• [Try it]: Reproduce the material from its start through the line containing "dist [-0.012185, 0.000000]", leaving out the pictures.

• [Data below]:
=======

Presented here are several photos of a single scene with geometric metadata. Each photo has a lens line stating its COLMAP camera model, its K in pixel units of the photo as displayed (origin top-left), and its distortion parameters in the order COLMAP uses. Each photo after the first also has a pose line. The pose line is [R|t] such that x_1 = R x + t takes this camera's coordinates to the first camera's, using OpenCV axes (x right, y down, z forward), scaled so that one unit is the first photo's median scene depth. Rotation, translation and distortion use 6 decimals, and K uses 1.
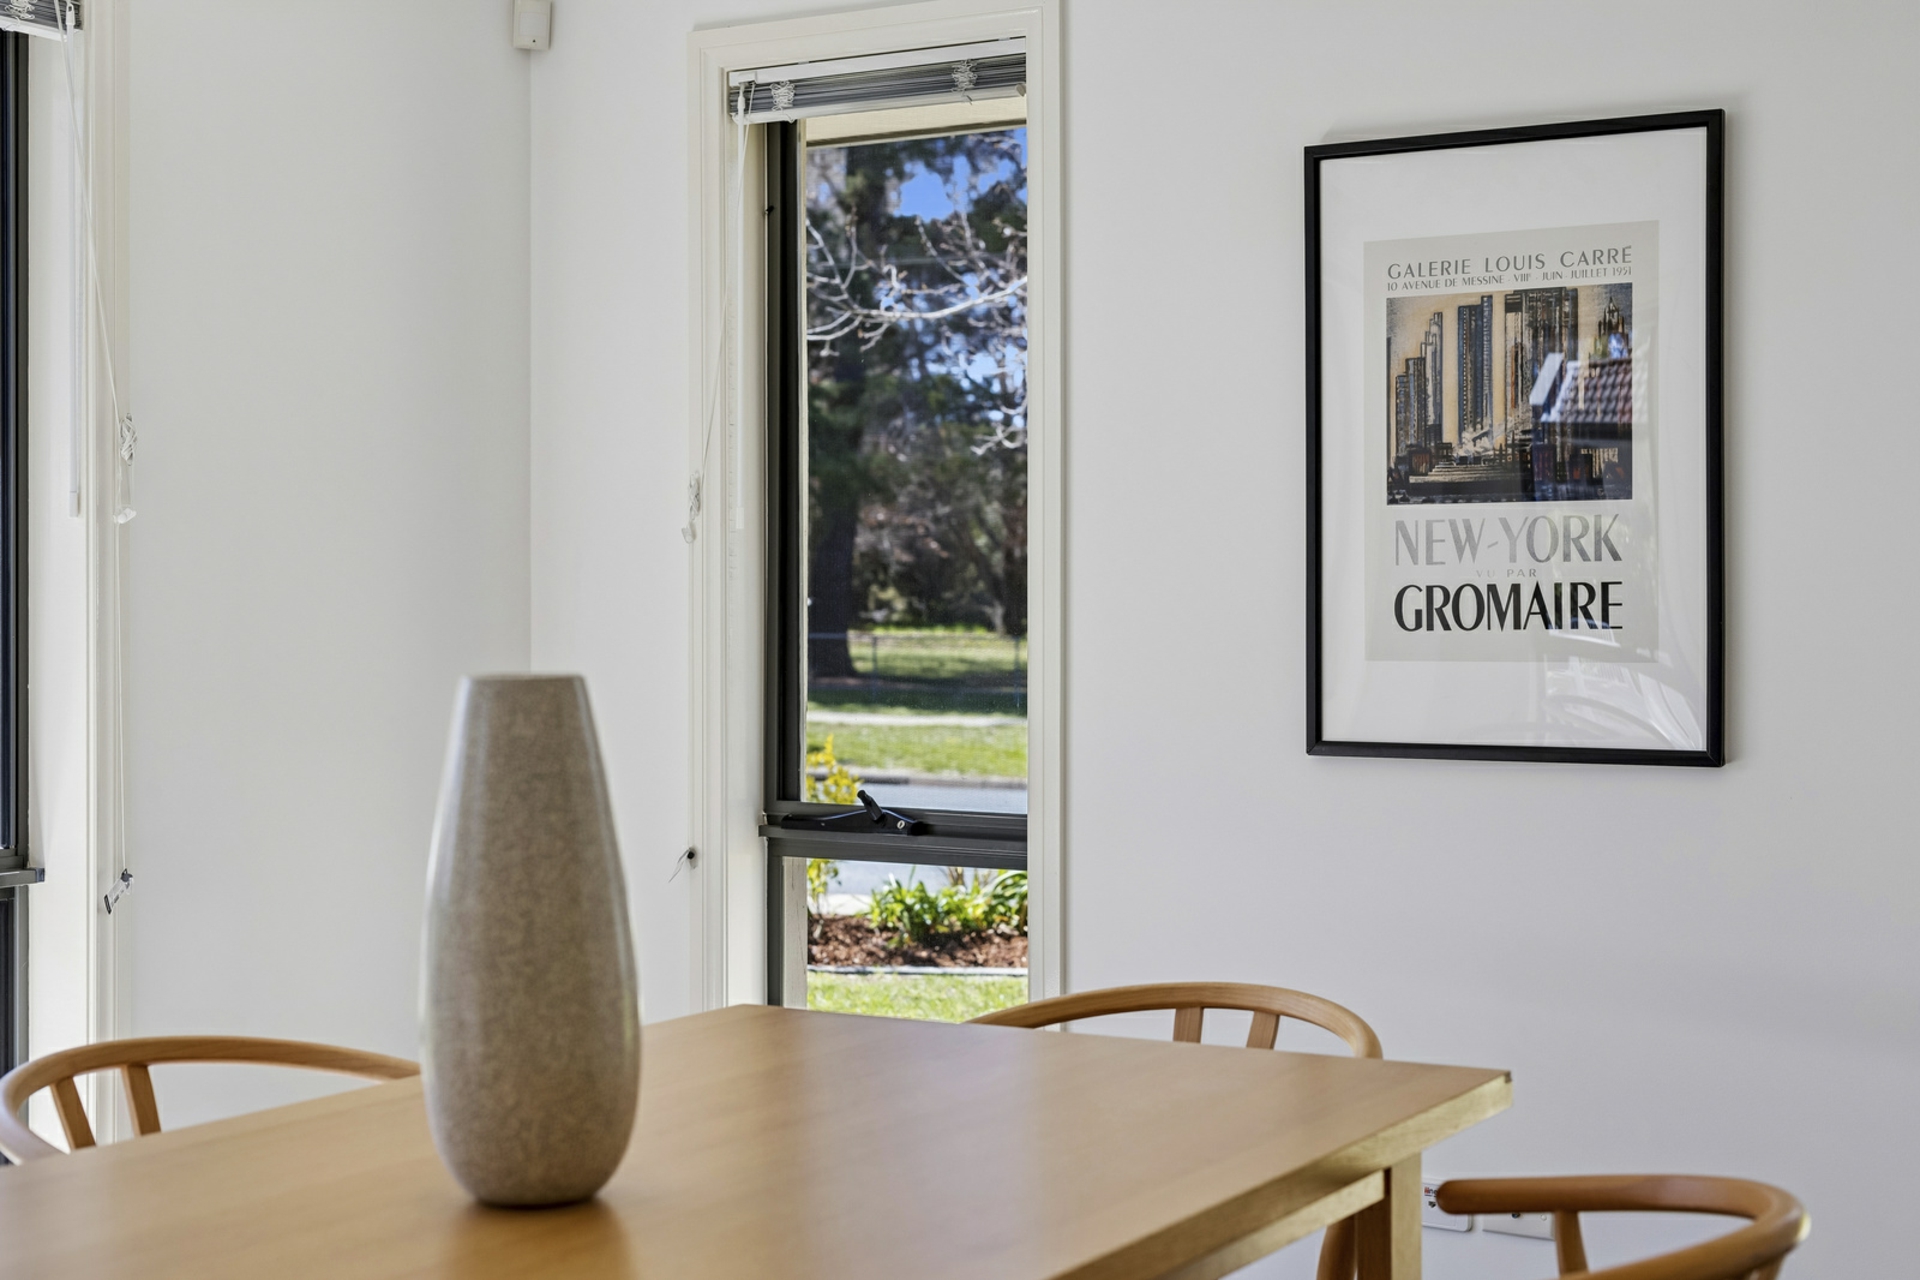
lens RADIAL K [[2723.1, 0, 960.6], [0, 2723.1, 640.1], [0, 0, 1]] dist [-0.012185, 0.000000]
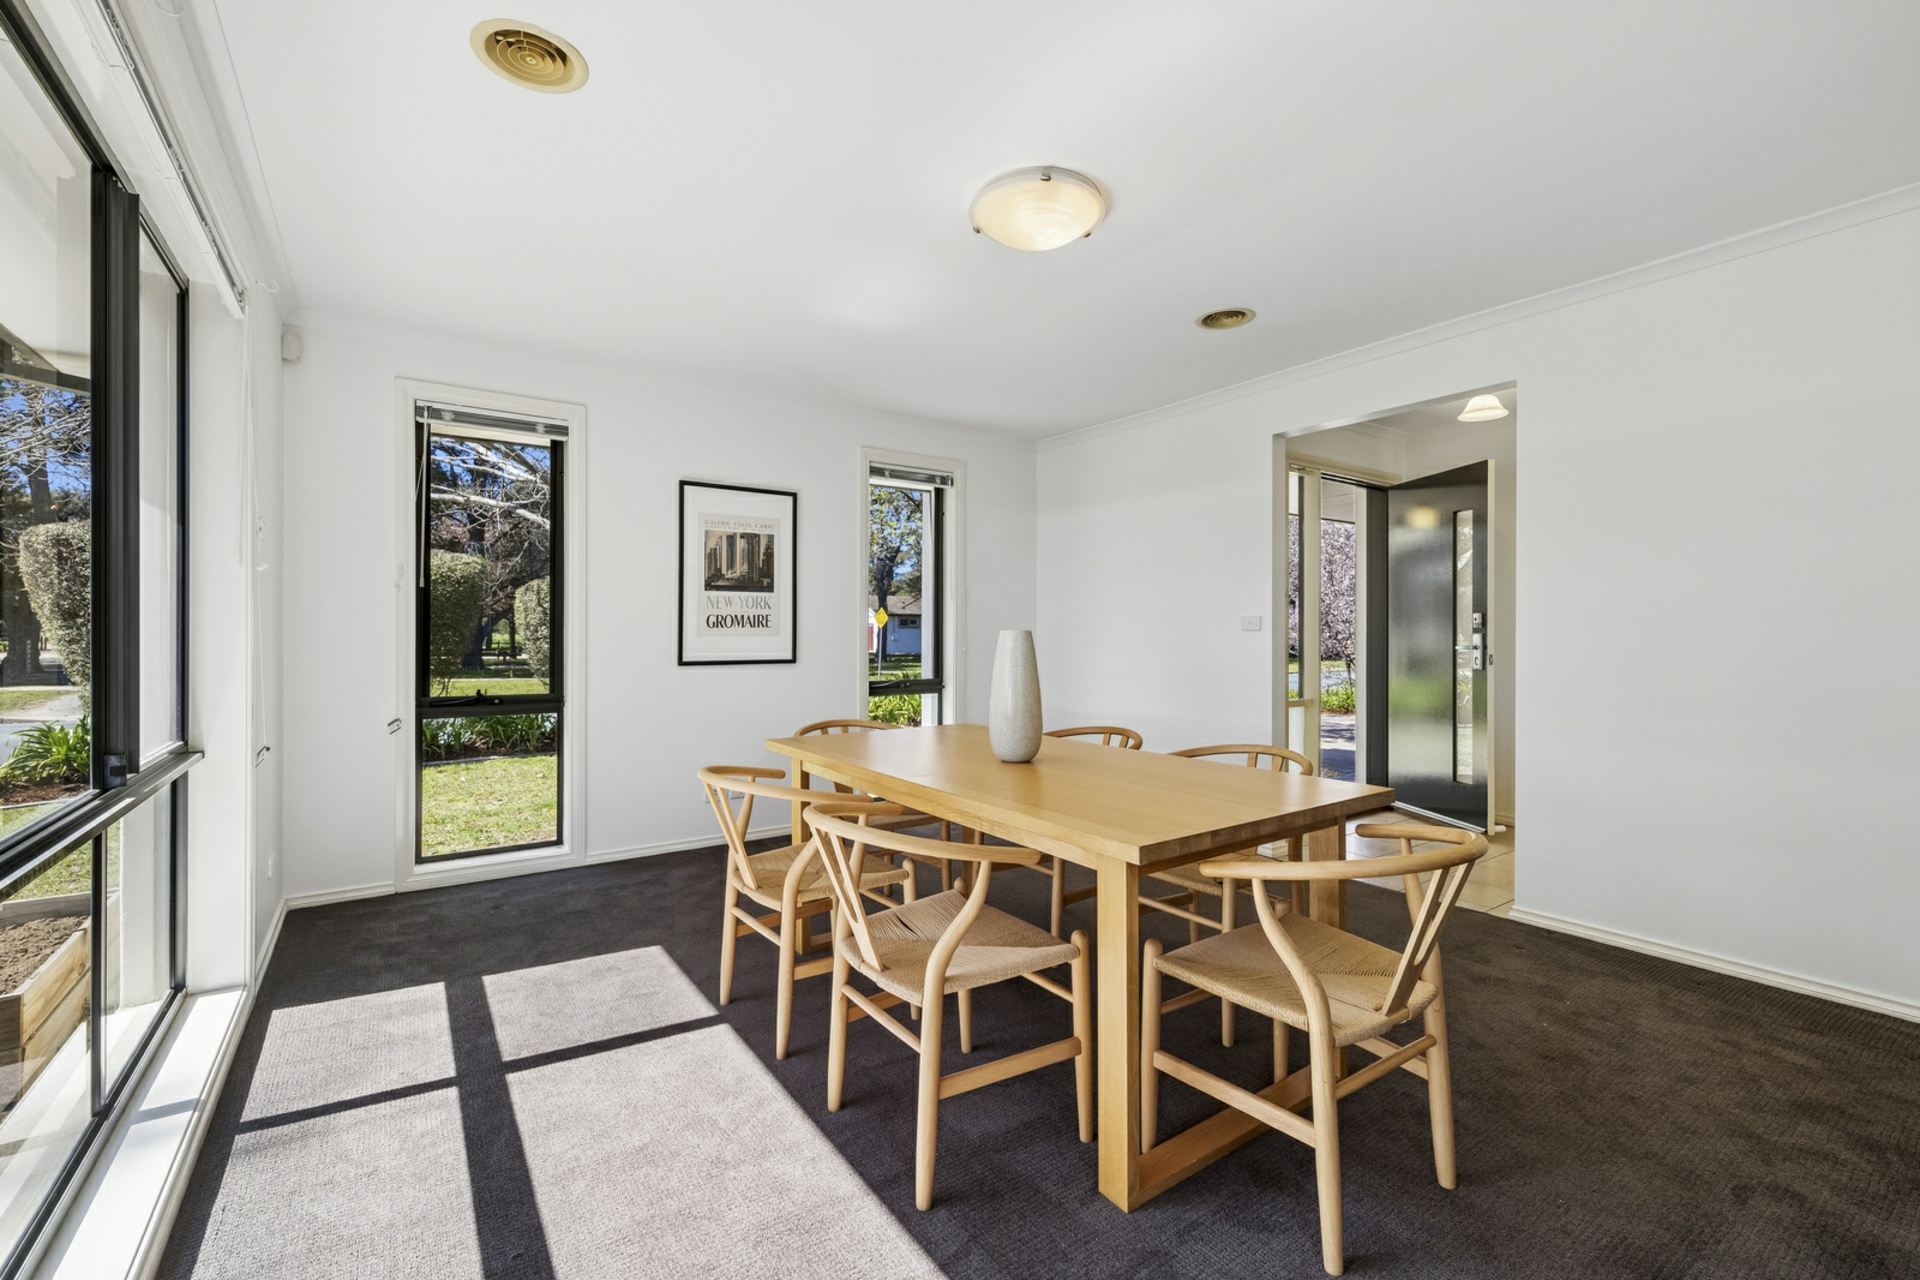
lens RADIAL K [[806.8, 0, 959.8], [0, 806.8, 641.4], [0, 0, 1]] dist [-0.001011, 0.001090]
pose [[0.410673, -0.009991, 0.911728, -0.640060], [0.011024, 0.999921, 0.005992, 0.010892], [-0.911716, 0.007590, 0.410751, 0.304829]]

=======

• [Worked solution]:
Presented here are several photos of a single scene with geometric metadata. Each photo has a lens line stating its COLMAP camera model, its K in pixel units of the photo as displayed (origin top-left), and its distortion parameters in the order COLMAP uses. Each photo after the first also has a pose line. The pose line is [R|t] such that x_1 = R x + t takes this camera's coordinates to the first camera's, using OpenCV axes (x right, y down, z forward), scaled so that one unit is the first photo's median scene depth. Rotation, translation and distortion use 6 decimals, and K uses 1.
lens RADIAL K [[2723.1, 0, 960.6], [0, 2723.1, 640.1], [0, 0, 1]] dist [-0.012185, 0.000000]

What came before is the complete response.